28. Some had their faces like those of dogs, crows, and owls, with broad mouths and flat cheek-bones and bellies, and held human skulls and entrails in their hands.
29. They laid hold of the Pisáchas as men catch little boys, and joined with them in one body as their consorts. (i.e. The Rúpiká witches bewitching the demoniac Pisáchas, got the better of them).
30. They joined together in dancing and singing with outstretched arms and mouths and eyes, now joining hand in hand and now pursuing one another in their merry sport.
31. They stretched their long tongues from their horrid mouths, and licked away the blood exuding from the wounds of the dead bodies.
32. They plunged in the pool of blood with as much delight, as if they dived in a pond of ghee, and scrabbled in the bloody puddle with outstretched arms and feet, and uplifted ears and nose.
33. They rolled and jostled with one another in the puddle of carrion and blood, and made it swell like the milky ocean when churned by the Mandara mountain.
34. As Vidúratha employed his magic weapon against the magic of Sindhu, so he had recourse to others from a sense of his inferiority.

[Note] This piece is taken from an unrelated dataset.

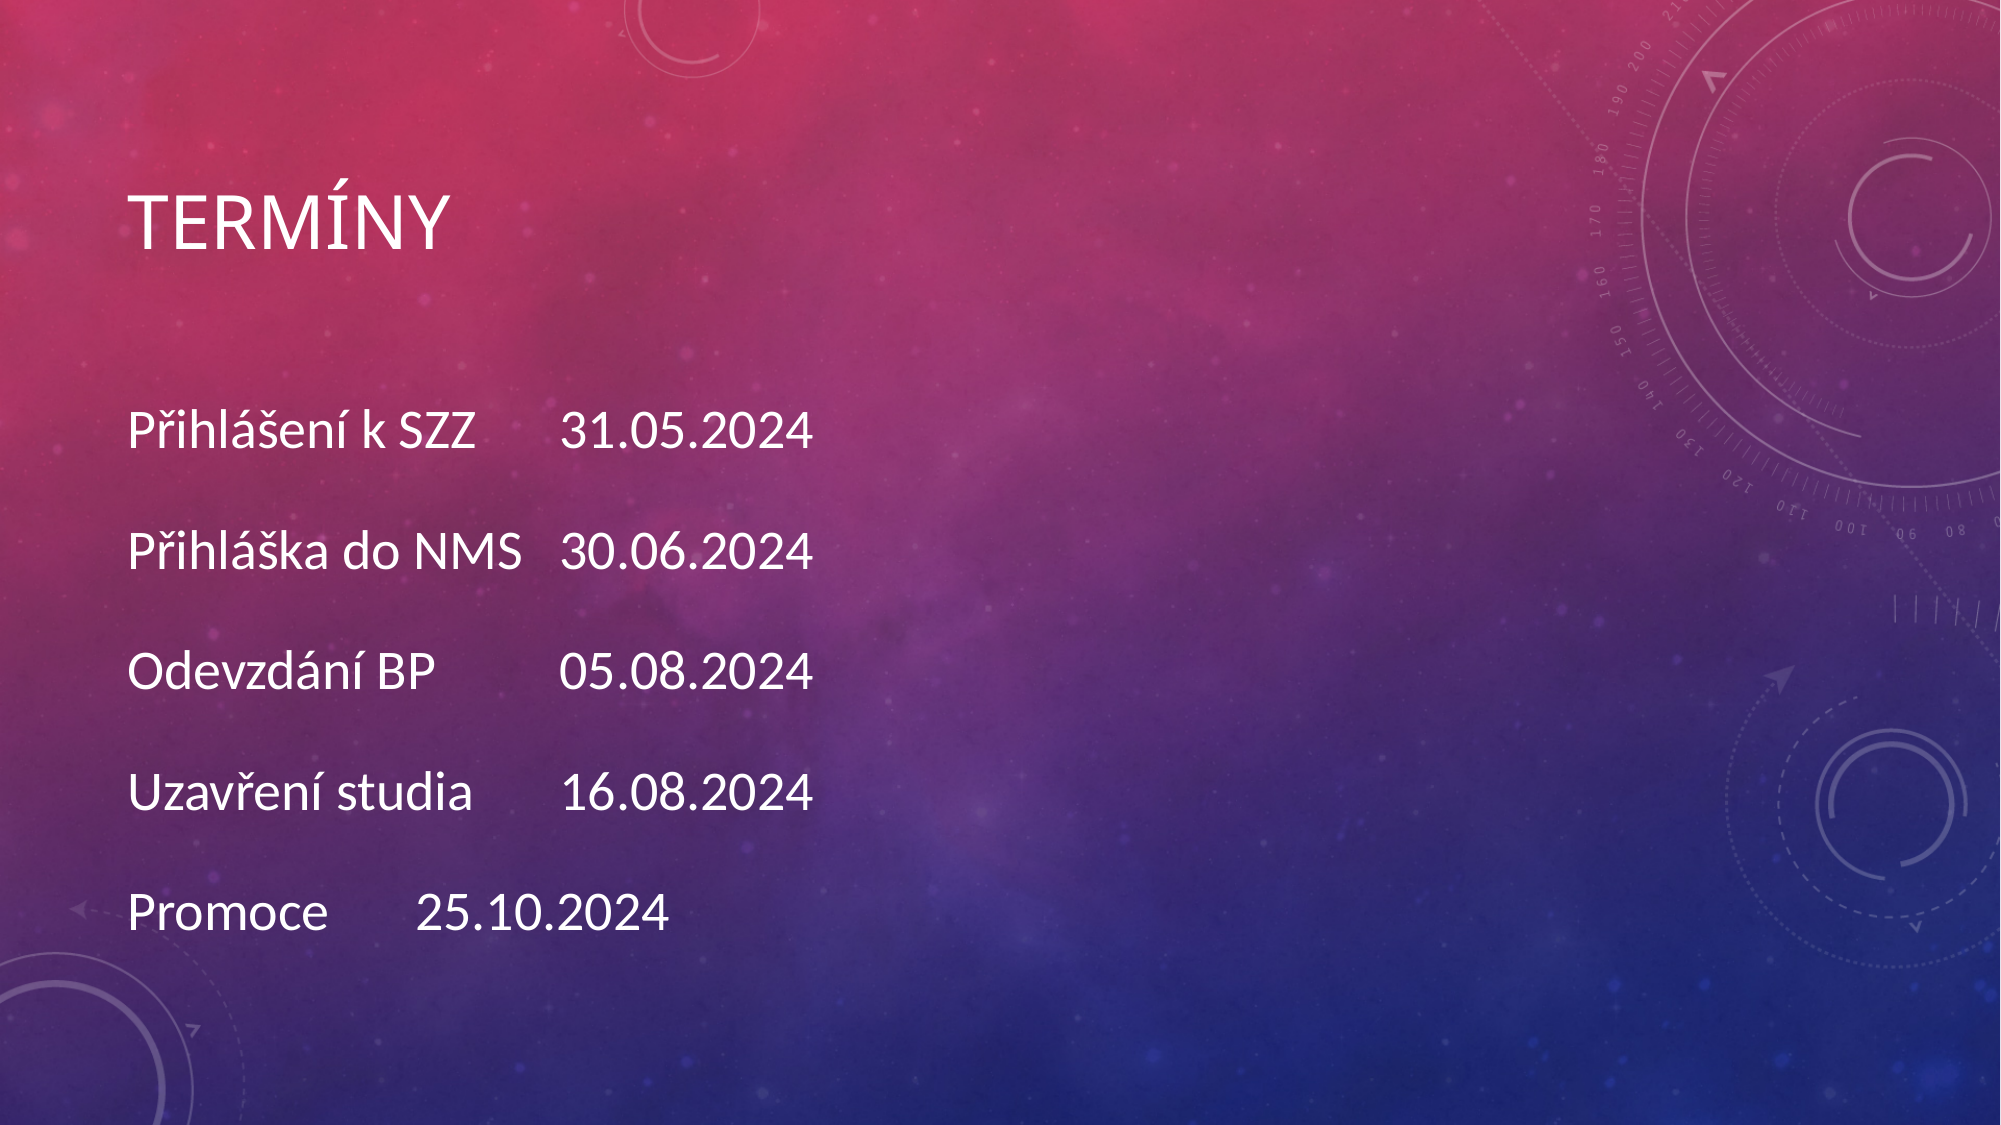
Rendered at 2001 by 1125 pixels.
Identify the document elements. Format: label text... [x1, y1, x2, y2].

35. He darted his Vetála weapon, which made the dead bodies, whether with or without their heads, to rise up in a body in their ghastly shapes.
36. The joint forces of the Vetálas, Pisáchas and Rúpikás presented a dreadful appearance as that of the Kavandhas, and seemed as they were ready to destroy the earth.
37. The other monarch was not slow to show his magical skill, by hurling his Rákshasa weapon, which threatened to grasp and devour the three worlds.